We’re two weeks away from WrestleMania and you see the title of this article saying to yourself “What!?”
Well, we all have our own stories about how we got into watching professional wrestling and how it has affected our lives in one form or another. As far as I can remember, I started watching professional wrestling in the late 70’s before my age hit double digits. It was those Saturday afternoon shows I’d watch with my father and my older brother; and sometimes my mom would check out the program too.
There are times where you thank one or both of your parents for getting an interest in something. I thank my mom and dad for getting me into professional wrestling. I had to write this article before I move onto an article about current day wrestling topics. For now, this is a personal article that I need to write.

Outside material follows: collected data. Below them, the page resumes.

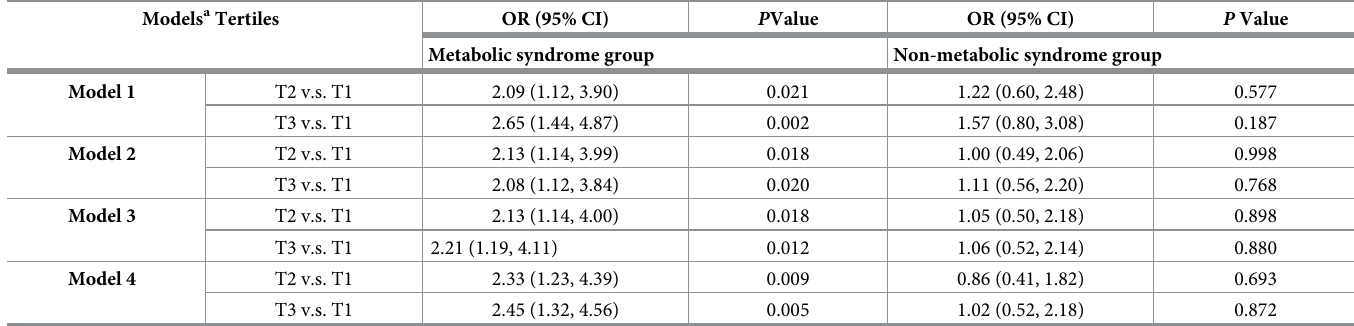
Table 2. Association between frailty and serum LDH level in study participants with MetS and non-MetS. Models a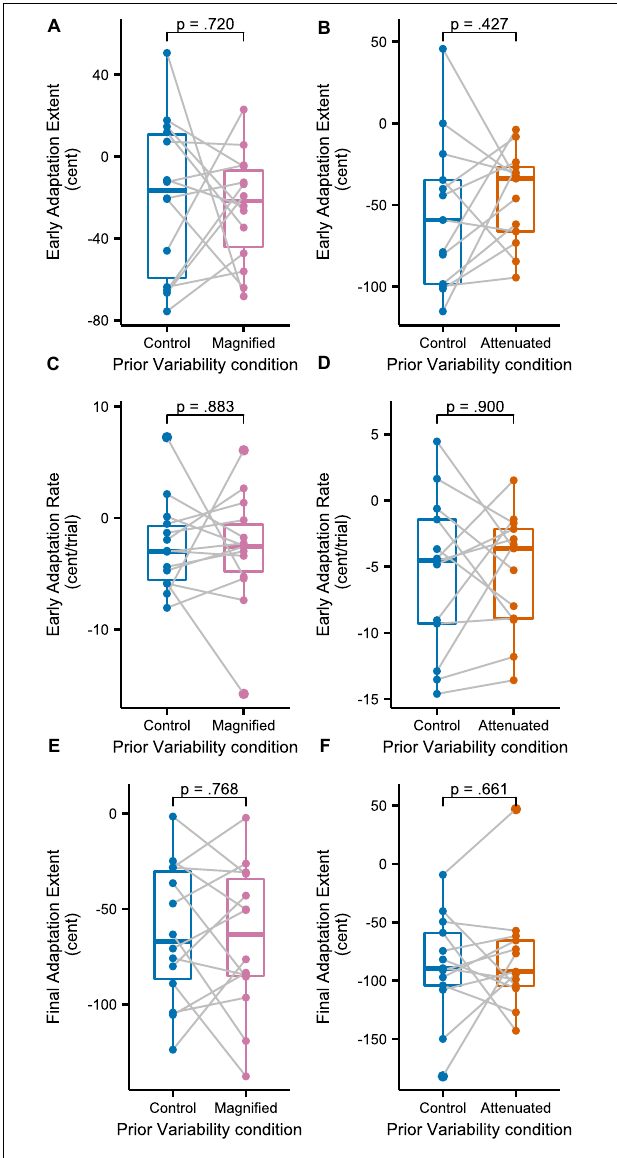
FIGURE 9 | Boxplots with symbols depicting each participant’s early adaptation extent (A,B) , early adaptation rate (C,D) , and final adaptation extent (E,F) for formant-shift adaptation completed after the Variability task’s Control and Magnified or Control and Attenuated conditions. Full statistics for these data: (A) t (13) = 0.366, p = 0.720, d = 0.098; (B) t (12) = –0.822, p = 0.427, d = 0.228; (C) t (13) = 0.150, p = 0.883, d = 0.040; (D) t (13) = –0.128, p = 0.900, d = 0.035; (E) t (13) = 0.301, p = 0.768, d = 0.081; (F) t (12) = –0.450, p = 0.661, d =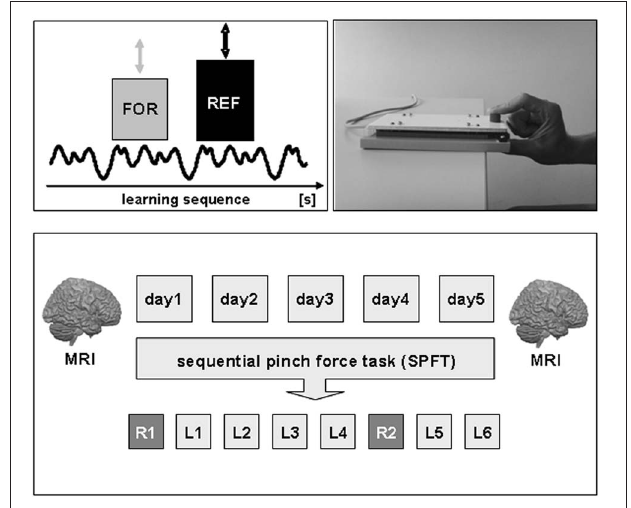
FIGURE 1 | Experimental setup and design. Subjects had to perform a sequential pinch force task (SPFT) with their right hand on 5 consecutive days (d1–d5). The SPFT consisted of a moving reference bar (REF), displayed on a computer screen, that had to be followed as exactly as possible with a force bar (FOR) that could be controlled by the individual force generation with the right hand. The SPFT was performed for a total duration of 20min each day consisting of 2 random sequences (R1–2) as well as a learning sequence that was repeated six times (L1–6). In order to assess structural brain alterations as a consequence of 5 days of motor skill learning, anatomical T1-weighted MR images were acquired at the beginning (day 1) and end of the experiment (day 5). For details see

Sad to say I’m writing this article because my mother passed away in her sleep in hospice care on Sunday night January 22, 2017. Almost 27 years before that my father passed away on Monday, April 2nd, 1990. Why do I bring up their respective passing on at this time of year? Because both deaths had a connection to professional wrestling.

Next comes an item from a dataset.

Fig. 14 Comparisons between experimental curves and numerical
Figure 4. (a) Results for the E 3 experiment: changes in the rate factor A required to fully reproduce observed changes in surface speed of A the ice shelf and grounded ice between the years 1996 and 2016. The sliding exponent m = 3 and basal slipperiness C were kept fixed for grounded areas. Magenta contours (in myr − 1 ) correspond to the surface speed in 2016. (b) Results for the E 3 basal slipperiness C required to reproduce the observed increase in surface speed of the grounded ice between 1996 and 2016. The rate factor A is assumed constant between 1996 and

Back in 1990 my father suffered a heart attack on Friday March 30th. He was taken to a hospital for surgery that lasted almost five hours. Long story short, he was in and out of consciousness all weekend while I was trying to find a distraction. Sunday, April 1st arrived. Not only was it April Fool’s Day but it was WrestleMania Six at the Skydome in Toronto. The main event was Hulk Hogan vs. the Ultimate Warrior. At the time it was the furthest from my mind but later that evening when I heard the Ultimate Warrior pinned Hogan to win the WWE Title it felt like an era with my dad had ended.
I remember watching Hogan beat the Iron Sheik on that historical professional wrestling date of Monday, January 23, 1984. From there my dad and I would follow week after week, month after month, the reign of Hulkamania defeating one contender at a time. But it was that evening of April 1st, 1990 when I heard Hogan lost to the Warrior that I felt a sense of deflation. Like an era had ended. The next day my dad passed away.
And now we come to the present where my mom’s final days were spent in hospice care. It was Saturday January 21st when I stopped in to see my mom. She was asleep and I didn’t want to wake her up; it likely wouldn’t have worked anyway if I tried to wake her up. As I was sitting in the chair beside my mom jotting notes on my phone’s memo I got a text from my friend who hosts the Royal Rumble with a reminder about the event on the 29th. He mentioned something and I responded in an obvious manner. He replied by calling me Otunga for stating the obvious. I smiled as I glanced over at my mom.
And then it was Sunday, January 22nd when I saw my mom in her room for the last time with each breath getting slower and slower. It was there when I sat bedside watching her and smiling at times and I continued to jot down notes. I always called my mother the day after the Royal Rumble with the results. And it was that afternoon on the 22nd where it felt like I could’ve stayed in her room for the entire afternoon. Ironically, this was the same hospital where my dad was admitted back in 1990. It was the place where his life was coming to an end while my mom’s life came to an end in the same building. She died at 9:00 pm on Sunday night January 22, 2017.
It was the night of the Rumble; January 29, 2017. It was a week after my mom had passed. It approached 9:00 pm. All eyes at my friend’s house were on the TV while I glanced at my watch. When 9:00 pm approached I looked at the TV, looked up to the heavens, and smiled sipping a beer in honor of my mom and dad looking down. The tradition of calling my mother the day after any WWE pay per view came to an end. I have no one to call anymore.
So as I look back to the old days of watching professional wrestling, I will always cherish those times with my mother and my father watching in laughter, in awe, in seriousness, in absurdity, but most importantly, spending time together along with my older brother. That is what I will always cherish and that is the connection with my parents and professional wrestling.